County Asking San Diegans to Protect Themselves Against West Nile Virus

After the weekend’s record-breaking rainfall, San Diego County health officials are reminding people of the dangers of standing water in the fight against West Nile virus.

To make sure residents do not have potential breeding grounds in their house, officials recommend dumping out standing water in buckets, rain gutters, garbage cans or outdoor toys and cover up any collected rain water to use for lawns or landscaping.

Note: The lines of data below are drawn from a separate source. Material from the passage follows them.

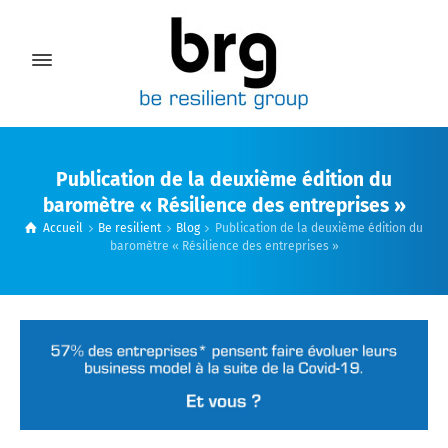
Publication de la deuxième édition du
baromètre « Résilience des entreprises »
Accueil
Be resilient
Blog
Publication de la deuxième édition du
baromètre « Résilience des entreprises »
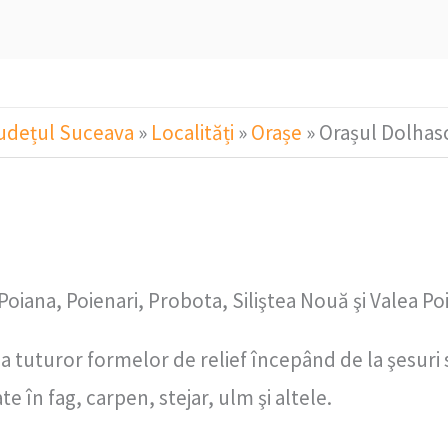
udețul Suceava
»
Localități
»
Orașe
»
Orașul Dolhas
oiana, Poienari, Probota, Siliştea Nouă şi Valea Po
tuturor formelor de relief începând de la şesuri s
 în fag, carpen, stejar, ulm şi altele.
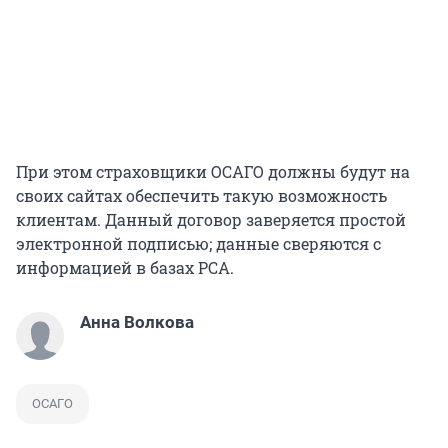
При этом страховщики ОСАГО должны будут на
своих сайтах обеспечить такую возможность
клиентам. Данный договор заверяется простой
электронной подписью; данные сверяются с
информацией в базах РСА.
Анна Волкова
ОСАГО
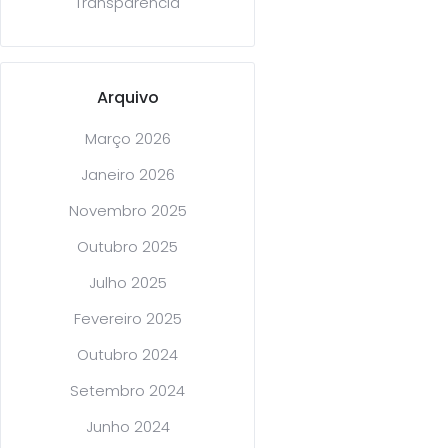
Transparência
Arquivo
Março 2026
Janeiro 2026
Novembro 2025
Outubro 2025
Julho 2025
Fevereiro 2025
Outubro 2024
Setembro 2024
Junho 2024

If the container is large, the county provides free mosquito-eating fish.

“These are simple things people can do to protect themselves and their families,” said Environmental Health Director Elizabeth Pozzebon in a statement. “They should also remember to wear insect repellent and report dead birds by calling or emailing our vector control program.”

Mosquitos, which can transmit the virus, breed easier in warmer temperatures. Still water gives the animals more places to breed as well.

Since the beginning of the year, vector control inspectors have picked up six infected batches of mosquitoes – the same amount collected for the whole of 2014.

The rise in mosquitoes with West Nile accompanies a May spike in the number of infected dead birds, which continues to grow.

“Mosquitoes are the main way people get exposed to West Nile virus,” said Department of Environmental Health Director Elizabeth Pozzebon in a statement, “so remember to get rid of standing water around your homes so mosquitoes can’t breed, wear insect repellent and report dead birds.”

So far, there have been no reported cases of West Nile in humans. Last year, 11 people in San Diego were diagnosed with the virus, which is the largest number since 2009. Two people were killed by the illness.

The county recommends doing three things when you want to avoid West Nile: Prevent, protect and report.

Officials say you should prevent mosquito breeding by dumping out anything around your home that can hold water. If you have ponds, the county offers free mosquito fish to help get rid of the pests.

Protect yourself from mosquito bites by using insect repellent with DEET, picaridin, oil of lemon eucalyptus or IR3535. You could also wear long sleeves and pants, and make sure your doors and windows are secure enough to keep the insects out.

Finally, report any dead birds or green swimming pools you see to the vector control program by calling 858-694-2888, emailing or downloading the county’s app “Fight the Bite.”